Puestos en manos de nuestra propia decisión

El Vaticano II hizo suyos los justos anhelos del mundo moderno: la dignidad humana exige que cada uno actúe según le dicta su propia conciencia; hombre y mujer modernos está reclaman libertad de la que están dotado por ser imagen de Dios. Este reconocimiento implica un cambio cualitativo en la mirada de la Iglesia sobre el mundo y plantea serios interrogantes.

Pío IX en 1864 rechazó errores del mundo moderno, pero no destacó aspiraciones legítimas de inmanencia y subjetividad que iban más allá de los errores a la hora de realizarlas. Deseando ser él mismo, el hombre moderno rechazó una trascendencia que se le imponía desde arriba y desde fuera ahogando su autonomía y su libertad. El Vaticano II ha discernido y proclamado que los anhelos de autonomía y libertad que respiran los seres humanos son justos, y no se debe ir contra ellos, si bien el reconocimiento de su valor no excluye la crítica cuando sea necesaria.

Si los seres humanos hemos sido puestos en manos de nuestra propia decisión y tenemos la obligación de seguir nuestra conciencia, quiere decir que ya no vale una moral prioritariamente normativa y preceptiva donde la subjetividad nada cuente o se someta sin más a lo mandado. El silenciamiento de la propias conciencias hace de las personas esclavos; por muy cumplidores que sean no dejan proceder en la esclavitud. Un esclavo puede ser muy buen esclavo aceptando sin más todo lo que le diga el amo; pero no deja de ser esclavo. Y el Dios revelado en Jesucristo no quiere esclavos sino hijos libres para amar.

Todavía hoy muchos cristianos siguen funcionando con una moral de obligaciones y cumplimientos.
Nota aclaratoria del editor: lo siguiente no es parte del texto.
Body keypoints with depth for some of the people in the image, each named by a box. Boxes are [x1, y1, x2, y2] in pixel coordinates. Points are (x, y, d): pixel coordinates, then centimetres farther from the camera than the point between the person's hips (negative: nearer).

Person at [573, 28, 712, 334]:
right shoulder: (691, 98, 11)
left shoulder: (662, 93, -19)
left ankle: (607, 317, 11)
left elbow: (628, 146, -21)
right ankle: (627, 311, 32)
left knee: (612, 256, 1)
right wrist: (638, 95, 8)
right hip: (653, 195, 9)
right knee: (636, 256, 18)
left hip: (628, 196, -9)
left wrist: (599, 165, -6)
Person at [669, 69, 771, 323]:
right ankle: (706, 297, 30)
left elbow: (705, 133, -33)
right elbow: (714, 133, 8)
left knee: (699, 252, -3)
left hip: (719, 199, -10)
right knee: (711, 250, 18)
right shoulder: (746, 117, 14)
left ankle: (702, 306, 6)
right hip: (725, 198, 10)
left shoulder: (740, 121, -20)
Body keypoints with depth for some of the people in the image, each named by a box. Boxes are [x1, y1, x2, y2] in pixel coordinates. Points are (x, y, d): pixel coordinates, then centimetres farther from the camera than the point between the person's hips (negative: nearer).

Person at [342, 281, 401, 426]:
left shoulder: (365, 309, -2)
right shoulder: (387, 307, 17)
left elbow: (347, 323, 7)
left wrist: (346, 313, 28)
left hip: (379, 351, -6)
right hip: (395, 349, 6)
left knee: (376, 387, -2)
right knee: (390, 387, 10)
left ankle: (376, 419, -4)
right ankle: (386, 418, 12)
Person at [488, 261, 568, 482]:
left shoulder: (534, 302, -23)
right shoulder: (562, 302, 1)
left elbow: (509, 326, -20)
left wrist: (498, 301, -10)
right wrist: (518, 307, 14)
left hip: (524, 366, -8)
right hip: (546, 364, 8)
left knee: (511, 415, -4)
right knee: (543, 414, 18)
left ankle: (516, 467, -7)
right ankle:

El evangelio sugiere más bien una moral de libertad y felicidad: el que descubre un tesoro escondido en un campo, “con gran alegría”, vende todo lo que tiene para comprar el campo donde está el tesoro. El relieve de la subjetividad y los anhelos de autonomía que caracteriza nuestro tiempo pueden ser un signo del Espíritu para recuperar la moral evangélica de la gracia que tan bien expusieron Agustín de Hipona y Tomás de Aquino.